Baban şuymuş, deden buymuş, büyük dedelerin şunu bunu yapmış, bana ne, hatta sana ne? Ben, var mı bir faydan, en azından yok mu zararın ona bakarım. Atalarımızı saygı ile anarım, seni de kendimi de fayda ve zarar ile tartarım.
Sorular sorarım;
Ne yaptın?
Kime hayrın oldu?
Yoldaki bir taşı kaldırdın mı?
İnsanlık ve halkın için hangi özverilerde bulundun? Mesela üç gün düğün yaparken değil, hizmet için bir gece olsun uykusuz kaldın mı?
Zalimlere ve zulme meydan okudun mu? Kim olduğuna bakmaksızın mazlumun yanında oldun mu?
İstiflediğin paracıklardan kim veya ne için kaç kuruşu için sızlamadan harcadın?
Konuştun mu sustun mu? Söyledin mi, söylemekle kalmayıp yaptın mı?

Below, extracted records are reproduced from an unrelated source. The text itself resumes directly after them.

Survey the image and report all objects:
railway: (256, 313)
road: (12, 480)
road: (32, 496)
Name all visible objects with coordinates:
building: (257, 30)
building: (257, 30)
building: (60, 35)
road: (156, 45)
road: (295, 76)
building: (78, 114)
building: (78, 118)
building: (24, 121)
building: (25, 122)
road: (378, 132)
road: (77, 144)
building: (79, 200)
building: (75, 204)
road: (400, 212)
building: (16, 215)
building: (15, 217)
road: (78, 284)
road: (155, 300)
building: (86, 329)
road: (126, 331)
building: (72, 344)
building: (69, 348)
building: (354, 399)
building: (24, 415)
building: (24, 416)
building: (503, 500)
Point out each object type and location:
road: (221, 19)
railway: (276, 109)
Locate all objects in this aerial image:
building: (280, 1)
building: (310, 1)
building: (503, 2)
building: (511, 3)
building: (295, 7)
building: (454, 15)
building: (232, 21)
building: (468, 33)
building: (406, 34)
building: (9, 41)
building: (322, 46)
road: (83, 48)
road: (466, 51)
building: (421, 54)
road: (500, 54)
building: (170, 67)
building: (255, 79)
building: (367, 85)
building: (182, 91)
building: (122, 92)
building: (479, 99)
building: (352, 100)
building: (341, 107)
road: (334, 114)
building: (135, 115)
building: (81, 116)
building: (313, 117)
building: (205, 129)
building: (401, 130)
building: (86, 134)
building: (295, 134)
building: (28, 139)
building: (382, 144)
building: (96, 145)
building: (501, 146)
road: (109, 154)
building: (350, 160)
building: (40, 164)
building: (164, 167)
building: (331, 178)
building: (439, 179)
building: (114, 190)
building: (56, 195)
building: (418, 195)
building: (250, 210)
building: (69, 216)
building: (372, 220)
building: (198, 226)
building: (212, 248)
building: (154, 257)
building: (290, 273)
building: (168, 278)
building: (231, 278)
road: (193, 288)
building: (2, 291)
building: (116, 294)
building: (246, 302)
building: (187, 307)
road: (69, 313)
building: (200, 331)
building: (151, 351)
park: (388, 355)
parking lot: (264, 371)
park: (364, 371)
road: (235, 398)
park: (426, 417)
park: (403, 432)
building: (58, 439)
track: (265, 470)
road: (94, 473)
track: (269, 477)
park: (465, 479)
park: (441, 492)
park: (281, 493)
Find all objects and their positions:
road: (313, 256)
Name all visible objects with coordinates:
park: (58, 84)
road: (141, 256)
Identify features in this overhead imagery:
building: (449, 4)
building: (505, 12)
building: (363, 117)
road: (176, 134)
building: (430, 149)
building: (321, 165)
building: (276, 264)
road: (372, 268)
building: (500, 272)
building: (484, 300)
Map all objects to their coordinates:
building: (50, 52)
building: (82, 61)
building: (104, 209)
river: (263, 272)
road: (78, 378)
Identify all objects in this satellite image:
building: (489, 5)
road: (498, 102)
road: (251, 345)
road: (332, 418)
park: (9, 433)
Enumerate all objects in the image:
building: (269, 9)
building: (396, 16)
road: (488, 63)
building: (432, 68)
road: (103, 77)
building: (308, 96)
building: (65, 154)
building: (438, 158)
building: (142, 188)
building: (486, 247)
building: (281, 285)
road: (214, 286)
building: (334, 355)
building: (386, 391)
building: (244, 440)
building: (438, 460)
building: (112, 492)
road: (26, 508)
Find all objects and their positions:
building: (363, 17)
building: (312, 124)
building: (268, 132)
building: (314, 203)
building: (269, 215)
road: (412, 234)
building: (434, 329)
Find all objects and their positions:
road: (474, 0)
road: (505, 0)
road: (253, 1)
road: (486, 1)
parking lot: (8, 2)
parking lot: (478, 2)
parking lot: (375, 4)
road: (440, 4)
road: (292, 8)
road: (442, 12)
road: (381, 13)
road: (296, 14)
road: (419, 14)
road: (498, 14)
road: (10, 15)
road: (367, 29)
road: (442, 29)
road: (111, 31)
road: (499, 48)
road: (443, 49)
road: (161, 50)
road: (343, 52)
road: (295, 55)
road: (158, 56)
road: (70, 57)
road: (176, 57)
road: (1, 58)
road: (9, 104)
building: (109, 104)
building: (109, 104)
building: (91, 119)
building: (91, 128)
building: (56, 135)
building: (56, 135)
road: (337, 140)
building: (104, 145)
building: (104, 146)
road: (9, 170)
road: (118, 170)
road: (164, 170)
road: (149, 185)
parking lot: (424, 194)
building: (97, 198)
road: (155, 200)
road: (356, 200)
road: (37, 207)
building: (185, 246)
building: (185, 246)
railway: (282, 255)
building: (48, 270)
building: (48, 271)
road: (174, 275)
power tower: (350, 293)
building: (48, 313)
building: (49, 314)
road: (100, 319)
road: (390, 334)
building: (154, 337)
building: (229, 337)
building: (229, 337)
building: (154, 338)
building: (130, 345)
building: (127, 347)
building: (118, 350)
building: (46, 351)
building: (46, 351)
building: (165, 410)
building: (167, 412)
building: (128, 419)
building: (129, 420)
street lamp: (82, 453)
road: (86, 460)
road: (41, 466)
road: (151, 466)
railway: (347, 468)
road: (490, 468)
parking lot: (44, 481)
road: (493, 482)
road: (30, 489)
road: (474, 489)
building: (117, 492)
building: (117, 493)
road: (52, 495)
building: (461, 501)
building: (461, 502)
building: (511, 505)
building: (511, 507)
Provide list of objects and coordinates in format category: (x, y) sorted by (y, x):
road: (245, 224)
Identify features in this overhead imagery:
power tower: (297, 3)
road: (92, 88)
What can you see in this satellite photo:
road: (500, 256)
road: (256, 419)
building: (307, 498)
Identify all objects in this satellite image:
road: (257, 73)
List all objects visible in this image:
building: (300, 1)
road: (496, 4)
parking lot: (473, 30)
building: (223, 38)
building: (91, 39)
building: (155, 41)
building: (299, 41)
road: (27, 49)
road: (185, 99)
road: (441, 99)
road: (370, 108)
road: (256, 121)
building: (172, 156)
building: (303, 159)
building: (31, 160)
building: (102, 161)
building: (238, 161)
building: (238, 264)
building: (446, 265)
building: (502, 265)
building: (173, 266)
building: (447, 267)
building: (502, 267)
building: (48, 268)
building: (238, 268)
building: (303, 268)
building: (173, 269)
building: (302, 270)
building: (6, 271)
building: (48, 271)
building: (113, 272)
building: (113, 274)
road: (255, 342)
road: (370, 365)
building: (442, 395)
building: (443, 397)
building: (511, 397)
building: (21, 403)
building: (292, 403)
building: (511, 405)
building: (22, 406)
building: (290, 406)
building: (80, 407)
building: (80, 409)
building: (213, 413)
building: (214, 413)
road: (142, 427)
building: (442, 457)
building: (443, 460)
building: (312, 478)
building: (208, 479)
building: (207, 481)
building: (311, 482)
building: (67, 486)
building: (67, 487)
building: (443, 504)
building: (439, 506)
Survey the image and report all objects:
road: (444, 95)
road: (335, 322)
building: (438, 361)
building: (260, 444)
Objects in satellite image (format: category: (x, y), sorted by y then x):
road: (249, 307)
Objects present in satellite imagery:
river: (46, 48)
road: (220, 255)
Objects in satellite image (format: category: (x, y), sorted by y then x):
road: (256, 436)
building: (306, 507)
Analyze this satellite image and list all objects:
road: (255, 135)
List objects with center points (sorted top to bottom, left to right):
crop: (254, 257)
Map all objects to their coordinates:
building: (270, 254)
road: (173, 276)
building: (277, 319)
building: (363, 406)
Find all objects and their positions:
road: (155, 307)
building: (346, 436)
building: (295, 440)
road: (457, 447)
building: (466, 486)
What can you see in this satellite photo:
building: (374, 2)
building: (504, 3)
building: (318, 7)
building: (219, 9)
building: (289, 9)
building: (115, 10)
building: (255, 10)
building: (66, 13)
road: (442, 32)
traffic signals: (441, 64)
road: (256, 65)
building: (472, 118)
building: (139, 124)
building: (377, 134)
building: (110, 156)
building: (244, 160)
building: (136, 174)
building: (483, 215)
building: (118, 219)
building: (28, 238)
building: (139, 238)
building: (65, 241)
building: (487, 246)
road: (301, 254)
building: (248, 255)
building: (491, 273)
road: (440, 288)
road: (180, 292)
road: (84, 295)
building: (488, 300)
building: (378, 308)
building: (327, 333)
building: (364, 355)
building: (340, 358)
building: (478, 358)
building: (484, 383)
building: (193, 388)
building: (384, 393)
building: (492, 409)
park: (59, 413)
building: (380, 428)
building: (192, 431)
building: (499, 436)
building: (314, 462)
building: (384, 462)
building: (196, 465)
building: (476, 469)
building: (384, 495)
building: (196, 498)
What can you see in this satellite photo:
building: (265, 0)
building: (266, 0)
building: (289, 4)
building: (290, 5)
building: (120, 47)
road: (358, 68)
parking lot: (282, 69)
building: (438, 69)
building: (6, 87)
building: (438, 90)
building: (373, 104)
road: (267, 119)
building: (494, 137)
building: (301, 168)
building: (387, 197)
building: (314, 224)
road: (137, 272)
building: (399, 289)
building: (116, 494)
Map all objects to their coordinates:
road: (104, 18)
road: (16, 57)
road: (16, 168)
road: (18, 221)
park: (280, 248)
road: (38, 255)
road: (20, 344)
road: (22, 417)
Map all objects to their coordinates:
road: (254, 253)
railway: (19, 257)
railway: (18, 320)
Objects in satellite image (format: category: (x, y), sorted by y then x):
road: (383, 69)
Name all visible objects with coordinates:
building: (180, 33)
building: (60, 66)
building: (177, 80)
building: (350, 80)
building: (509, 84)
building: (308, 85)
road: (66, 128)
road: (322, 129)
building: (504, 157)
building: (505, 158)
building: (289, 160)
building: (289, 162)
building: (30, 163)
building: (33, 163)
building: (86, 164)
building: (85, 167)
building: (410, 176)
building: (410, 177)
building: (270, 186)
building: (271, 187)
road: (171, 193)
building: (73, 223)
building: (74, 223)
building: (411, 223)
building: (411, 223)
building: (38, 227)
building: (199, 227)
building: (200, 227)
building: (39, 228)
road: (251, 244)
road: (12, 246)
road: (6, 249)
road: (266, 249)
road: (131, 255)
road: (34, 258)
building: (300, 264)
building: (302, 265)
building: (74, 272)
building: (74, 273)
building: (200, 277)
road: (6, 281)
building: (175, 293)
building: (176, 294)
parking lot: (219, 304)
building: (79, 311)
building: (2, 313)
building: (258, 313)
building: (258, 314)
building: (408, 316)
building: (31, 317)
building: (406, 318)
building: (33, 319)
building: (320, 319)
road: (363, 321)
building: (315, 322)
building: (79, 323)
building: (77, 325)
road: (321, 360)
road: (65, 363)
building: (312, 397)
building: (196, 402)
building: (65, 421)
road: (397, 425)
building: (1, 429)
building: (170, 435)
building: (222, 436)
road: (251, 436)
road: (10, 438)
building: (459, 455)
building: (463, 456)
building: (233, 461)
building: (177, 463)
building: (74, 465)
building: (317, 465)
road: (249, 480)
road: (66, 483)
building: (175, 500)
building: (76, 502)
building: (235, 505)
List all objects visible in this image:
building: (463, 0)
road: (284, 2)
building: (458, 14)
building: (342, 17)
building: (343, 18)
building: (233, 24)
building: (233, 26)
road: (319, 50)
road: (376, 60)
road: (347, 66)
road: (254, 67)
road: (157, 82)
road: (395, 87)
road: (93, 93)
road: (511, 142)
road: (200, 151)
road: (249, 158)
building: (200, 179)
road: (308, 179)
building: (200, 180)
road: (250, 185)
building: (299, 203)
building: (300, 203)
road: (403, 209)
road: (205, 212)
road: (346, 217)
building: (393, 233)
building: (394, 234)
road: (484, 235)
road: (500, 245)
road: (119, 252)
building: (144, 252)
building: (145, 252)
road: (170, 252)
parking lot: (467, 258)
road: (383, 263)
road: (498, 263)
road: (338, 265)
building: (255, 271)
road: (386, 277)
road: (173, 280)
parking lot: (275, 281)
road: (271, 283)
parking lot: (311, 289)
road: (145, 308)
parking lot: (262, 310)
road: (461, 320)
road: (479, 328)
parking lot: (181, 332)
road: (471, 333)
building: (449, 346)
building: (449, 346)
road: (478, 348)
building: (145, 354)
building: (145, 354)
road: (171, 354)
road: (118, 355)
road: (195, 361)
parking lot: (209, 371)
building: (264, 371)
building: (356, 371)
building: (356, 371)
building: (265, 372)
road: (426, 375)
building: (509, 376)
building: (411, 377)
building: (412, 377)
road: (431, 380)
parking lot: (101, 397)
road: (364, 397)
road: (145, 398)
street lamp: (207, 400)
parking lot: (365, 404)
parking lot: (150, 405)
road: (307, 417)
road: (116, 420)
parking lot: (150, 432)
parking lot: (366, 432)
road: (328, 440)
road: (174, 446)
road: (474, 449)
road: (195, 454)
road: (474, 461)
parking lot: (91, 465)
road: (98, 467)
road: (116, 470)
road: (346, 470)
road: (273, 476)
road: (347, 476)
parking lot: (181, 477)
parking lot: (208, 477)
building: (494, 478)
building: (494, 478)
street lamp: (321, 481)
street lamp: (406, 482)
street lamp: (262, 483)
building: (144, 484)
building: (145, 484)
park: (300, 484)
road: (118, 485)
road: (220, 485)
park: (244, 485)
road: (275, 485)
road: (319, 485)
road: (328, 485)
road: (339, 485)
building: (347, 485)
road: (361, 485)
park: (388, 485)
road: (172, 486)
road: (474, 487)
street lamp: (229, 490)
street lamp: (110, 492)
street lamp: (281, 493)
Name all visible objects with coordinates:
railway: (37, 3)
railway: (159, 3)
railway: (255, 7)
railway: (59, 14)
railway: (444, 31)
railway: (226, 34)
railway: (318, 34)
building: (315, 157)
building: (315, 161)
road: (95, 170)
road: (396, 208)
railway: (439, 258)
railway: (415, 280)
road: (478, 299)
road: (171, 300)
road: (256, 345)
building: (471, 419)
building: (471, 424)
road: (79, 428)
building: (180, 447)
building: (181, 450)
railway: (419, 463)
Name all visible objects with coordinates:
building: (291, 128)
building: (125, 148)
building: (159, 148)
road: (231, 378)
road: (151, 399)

Desinler diye değil yürekten ve riyasız bir insana el uzattın mı?
Öğrendin mi, bir şey öğrettin mi? Herkesin öğreteceği bir şeyler vardır.
Bir yanlışı düzelttin mi?
Unutulmasın diye ninenden dinlediğin hikâyeyi yazdın mı?
Örttün mü insani bir hatayı, bir ağaç olsun diktin mi?
Sokak çocuklarıyla parkta oturup, simit yerken muhabbet ettin mi?
Bir kedinin önüne ekmek koyup başını okşarken türküsünü dinledin mi?
Yarasına merhem sürdün mü bir köpeğin, sonra gözlerine baktın mı?
Ananın babanın hayır duasını aldın mı?
Buna benzer sorular işte! Hepsini yazarsam uzun sürer.
Sonra;
“Ben asilim” dersin mesela…
Çok kişi der.
Bakarım… Bakarım… Bakarım…
Yine kendime senin hakkında sorular sorarım. Tek tek sıralamak içimden gelmedi şimdi.
Aldığım yanıtlara göre “ Evet haklı” derim, “Asil bir insan” ya da “Ataları asil olsa bile, uzaktan yakından alakası yok vehmettiği asaletle”…
Merak etme! Sana sorduğum her soruyu kendime de sorarım.